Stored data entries
┏━━
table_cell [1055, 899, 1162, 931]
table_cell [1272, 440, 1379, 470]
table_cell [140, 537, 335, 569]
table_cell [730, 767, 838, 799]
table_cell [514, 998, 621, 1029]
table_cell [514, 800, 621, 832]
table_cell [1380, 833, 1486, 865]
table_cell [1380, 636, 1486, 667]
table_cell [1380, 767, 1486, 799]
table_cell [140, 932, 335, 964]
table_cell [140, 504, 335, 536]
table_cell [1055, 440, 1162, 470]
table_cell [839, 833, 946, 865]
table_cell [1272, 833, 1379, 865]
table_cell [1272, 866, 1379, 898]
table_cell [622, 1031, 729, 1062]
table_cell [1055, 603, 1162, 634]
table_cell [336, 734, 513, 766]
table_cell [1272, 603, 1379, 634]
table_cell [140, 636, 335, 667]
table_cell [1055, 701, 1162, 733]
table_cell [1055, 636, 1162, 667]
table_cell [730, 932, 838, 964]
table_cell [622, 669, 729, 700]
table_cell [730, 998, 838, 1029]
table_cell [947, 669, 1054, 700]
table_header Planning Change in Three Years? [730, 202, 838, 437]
┗━━
### [Directive]
Give back exactly the lines running from the line that has "table_cell [730, 932, 838, 964]" to the end of the entries above.

### [Result of this task]
table_cell [730, 932, 838, 964]
table_cell [622, 669, 729, 700]
table_cell [730, 998, 838, 1029]
table_cell [947, 669, 1054, 700]
table_header Planning Change in Three Years? [730, 202, 838, 437]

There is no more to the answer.